A solubility equilibrium represents the equilibrium between a solid and its dissolved ions, and it can be represented as a balanced chemical equation. Solubility product constant (Ksp) is the equilibrium constant for this chemical equation, and it represents the solubility of a solid. It's important to mention that, when adding an acidic solution (source of \(\mathrm{H}^{+}\) ions), the solubility of solids can change due to a reaction with ions in the solid.

Write down the solubility equilibrium for each of the given solids and examine which ions can react with \(\mathrm{H}^{+}\) ions in an acidic solution: 1. \(\mathrm{CaCl}_{2}:\) \(\mathrm{CaCl}_{2(s)} \rightleftharpoons \mathrm{Ca}^{2+} (aq) + 2 \mathrm{Cl}^{-} (aq)\). Both \(\mathrm{Ca}^{2+}\) and \(\mathrm{Cl}^{-}\) do not form complexes with \(\mathrm{H}^{+}\) ions.
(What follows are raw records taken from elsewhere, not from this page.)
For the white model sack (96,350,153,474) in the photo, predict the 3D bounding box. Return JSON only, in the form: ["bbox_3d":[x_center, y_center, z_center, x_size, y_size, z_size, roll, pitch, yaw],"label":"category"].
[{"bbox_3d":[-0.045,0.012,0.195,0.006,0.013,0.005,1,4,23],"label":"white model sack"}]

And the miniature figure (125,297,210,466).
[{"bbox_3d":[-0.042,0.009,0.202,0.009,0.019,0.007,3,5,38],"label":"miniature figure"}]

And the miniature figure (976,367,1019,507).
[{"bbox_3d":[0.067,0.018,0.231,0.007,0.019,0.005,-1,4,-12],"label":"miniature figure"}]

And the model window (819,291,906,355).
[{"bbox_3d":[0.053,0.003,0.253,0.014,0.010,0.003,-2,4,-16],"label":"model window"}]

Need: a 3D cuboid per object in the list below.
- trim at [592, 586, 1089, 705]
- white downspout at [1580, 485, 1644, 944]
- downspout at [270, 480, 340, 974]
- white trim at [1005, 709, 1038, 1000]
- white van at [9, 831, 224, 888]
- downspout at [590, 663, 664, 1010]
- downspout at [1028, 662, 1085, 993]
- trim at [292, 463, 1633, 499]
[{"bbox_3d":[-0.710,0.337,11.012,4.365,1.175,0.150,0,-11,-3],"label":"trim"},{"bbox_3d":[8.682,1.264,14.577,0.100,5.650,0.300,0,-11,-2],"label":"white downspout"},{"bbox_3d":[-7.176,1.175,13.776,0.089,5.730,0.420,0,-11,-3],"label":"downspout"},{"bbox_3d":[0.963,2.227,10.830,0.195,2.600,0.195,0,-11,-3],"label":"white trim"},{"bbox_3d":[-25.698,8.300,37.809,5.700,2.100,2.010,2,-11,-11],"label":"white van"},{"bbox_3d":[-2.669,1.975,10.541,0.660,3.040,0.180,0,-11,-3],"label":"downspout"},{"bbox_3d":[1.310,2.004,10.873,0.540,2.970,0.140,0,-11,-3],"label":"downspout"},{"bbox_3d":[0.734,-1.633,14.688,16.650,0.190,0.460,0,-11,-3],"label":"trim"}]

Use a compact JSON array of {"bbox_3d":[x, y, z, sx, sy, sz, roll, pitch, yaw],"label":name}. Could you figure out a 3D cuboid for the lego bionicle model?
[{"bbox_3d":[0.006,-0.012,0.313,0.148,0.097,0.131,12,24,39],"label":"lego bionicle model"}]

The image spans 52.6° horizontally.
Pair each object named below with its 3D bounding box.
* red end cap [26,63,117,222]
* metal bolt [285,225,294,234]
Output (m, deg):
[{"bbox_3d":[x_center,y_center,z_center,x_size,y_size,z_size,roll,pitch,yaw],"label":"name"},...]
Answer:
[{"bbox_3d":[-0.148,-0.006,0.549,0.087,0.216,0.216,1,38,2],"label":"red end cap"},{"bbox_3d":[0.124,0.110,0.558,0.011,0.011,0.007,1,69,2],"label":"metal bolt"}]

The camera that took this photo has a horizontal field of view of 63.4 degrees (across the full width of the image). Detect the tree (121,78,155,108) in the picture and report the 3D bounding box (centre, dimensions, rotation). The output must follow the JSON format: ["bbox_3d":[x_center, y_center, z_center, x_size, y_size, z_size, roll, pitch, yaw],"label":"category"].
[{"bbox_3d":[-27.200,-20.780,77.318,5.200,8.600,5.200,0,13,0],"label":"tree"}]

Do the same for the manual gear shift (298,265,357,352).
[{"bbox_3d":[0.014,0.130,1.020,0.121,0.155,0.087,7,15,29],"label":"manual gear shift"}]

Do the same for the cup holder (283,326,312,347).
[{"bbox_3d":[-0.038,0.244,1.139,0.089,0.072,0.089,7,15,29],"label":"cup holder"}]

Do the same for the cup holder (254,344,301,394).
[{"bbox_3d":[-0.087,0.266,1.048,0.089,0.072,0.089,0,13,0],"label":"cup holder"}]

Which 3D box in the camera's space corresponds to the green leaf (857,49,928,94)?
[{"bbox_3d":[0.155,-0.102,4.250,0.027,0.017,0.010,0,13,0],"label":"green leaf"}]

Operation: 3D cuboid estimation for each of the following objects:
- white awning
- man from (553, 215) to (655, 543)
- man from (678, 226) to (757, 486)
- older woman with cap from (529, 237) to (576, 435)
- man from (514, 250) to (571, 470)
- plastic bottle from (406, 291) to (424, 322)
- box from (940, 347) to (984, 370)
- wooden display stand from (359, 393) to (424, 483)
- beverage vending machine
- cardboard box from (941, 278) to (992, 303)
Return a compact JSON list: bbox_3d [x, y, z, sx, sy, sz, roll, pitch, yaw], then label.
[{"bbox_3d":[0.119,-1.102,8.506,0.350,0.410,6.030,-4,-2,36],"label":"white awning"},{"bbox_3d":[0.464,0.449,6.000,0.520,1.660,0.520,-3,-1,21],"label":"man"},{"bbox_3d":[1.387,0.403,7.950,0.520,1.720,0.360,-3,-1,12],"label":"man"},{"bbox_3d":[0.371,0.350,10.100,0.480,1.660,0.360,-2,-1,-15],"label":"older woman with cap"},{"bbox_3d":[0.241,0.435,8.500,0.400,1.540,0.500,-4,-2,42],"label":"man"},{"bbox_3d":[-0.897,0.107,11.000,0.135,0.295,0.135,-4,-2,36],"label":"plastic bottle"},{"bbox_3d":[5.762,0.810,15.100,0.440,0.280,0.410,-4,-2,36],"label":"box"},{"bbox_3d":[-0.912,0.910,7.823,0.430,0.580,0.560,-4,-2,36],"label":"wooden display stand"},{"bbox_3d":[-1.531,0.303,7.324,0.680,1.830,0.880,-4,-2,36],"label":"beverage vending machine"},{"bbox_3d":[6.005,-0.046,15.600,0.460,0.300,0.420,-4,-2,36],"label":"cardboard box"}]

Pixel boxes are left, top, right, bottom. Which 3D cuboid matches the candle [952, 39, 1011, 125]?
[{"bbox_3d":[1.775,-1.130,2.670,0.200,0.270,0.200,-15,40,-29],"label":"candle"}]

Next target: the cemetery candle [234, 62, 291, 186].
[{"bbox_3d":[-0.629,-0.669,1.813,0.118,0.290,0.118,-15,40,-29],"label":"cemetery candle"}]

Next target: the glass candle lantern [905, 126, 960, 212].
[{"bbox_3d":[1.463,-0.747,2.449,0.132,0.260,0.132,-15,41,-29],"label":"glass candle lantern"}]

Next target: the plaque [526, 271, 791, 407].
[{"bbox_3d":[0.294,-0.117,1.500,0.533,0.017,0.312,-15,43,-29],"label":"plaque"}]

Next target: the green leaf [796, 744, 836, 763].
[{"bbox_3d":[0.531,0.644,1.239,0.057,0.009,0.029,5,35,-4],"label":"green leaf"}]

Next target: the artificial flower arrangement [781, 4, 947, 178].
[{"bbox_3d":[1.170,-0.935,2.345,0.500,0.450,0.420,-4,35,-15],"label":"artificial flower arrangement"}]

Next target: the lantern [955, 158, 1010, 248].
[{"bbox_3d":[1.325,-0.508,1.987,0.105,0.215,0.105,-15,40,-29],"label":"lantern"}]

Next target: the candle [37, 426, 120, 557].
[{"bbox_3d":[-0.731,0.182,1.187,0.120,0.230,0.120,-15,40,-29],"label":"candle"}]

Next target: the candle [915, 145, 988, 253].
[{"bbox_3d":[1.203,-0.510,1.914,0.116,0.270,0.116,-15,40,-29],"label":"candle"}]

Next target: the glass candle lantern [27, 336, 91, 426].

Therefore, the solubility of \(\mathrm{CaCl}_{2}\) remains unchanged in an acidic solution. 2. \(\mathrm{Ba}\left(\mathrm{HCO}_{3}\right)_{2}:\) \(\mathrm{Ba}\left(\mathrm{HCO}_{3}\right)_{(2s)} \rightleftharpoons \mathrm{Ba}^{2+} (aq) + 2 \mathrm{HCO}_{3}^{-}\) \((aq)\). Bicarbonate ions (\(\mathrm{HCO}_{3}^{-}\)) react with \(\mathrm{H}^{+}\) ions in an acidic solution and form carbonic acid (\(\mathrm{H}_{2}\mathrm{CO}_{3}\)): \(\mathrm{H}^{+} (aq) + \mathrm{HCO}_{3}^{-} (aq) \rightarrow \mathrm{H}_{2}\mathrm{CO}_{3(aq)}\). This reaction will shift the equilibrium to the right side, increasing the solubility of \(\mathrm{Ba}\left(\mathrm{HCO}_{3}\right)_{2}\) in an acidic solution. 3. \(\mathrm{PbSO}_{4}:\) \(\mathrm{PbSO}_{4(s)} \rightleftharpoons \mathrm{Pb}^{2+} (aq) + \mathrm{SO}_{4}^{2-} (aq)\). Sulfate ions (\(\mathrm{SO}_{4}^{2-}\)) do not form complexes with \(\mathrm{H}^{+}\) ions, so the solubility of \(\mathrm{PbSO}_{4}\) remains unchanged in an acidic solution. 4. \(\mathrm{Cu}(\mathrm{OH})_{2}:\) \(\mathrm{Cu}(\mathrm{OH})_{2(s)} \rightleftharpoons \mathrm{Cu}^{2+} (aq) + 2 \mathrm{OH}^{-} (aq)\). Hydroxide ions (\(\mathrm{OH}^{-}\)) react with \(\mathrm{H}^{+}\) ions in an acidic solution to form water: \(\mathrm{H}^{+} (aq) + \mathrm{OH}^{-} (aq) \rightarrow \mathrm{H}_{2}\mathrm{O}_{(l)}\). This reaction will shift the equilibrium to the right side, increasing the solubility of \(\mathrm{Cu}(\mathrm{OH})_{2}\) in an acidic solution.

After analyzing the given solids, we can conclude that only \(\mathrm{Ba}\left(\mathrm{HCO}_{3}\right)_{2}\) and \(\mathrm{Cu}(\mathrm{OH})_{2}\) have increased solubility in acidic solutions compared to neutral water. This is because their respective anions, \(\mathrm{HCO}_{3}^{-}\) and \(\mathrm{OH}^{-}\), react with \(\mathrm{H}^{+}\) ions, which shifts the solubility equilibria and increases solubility.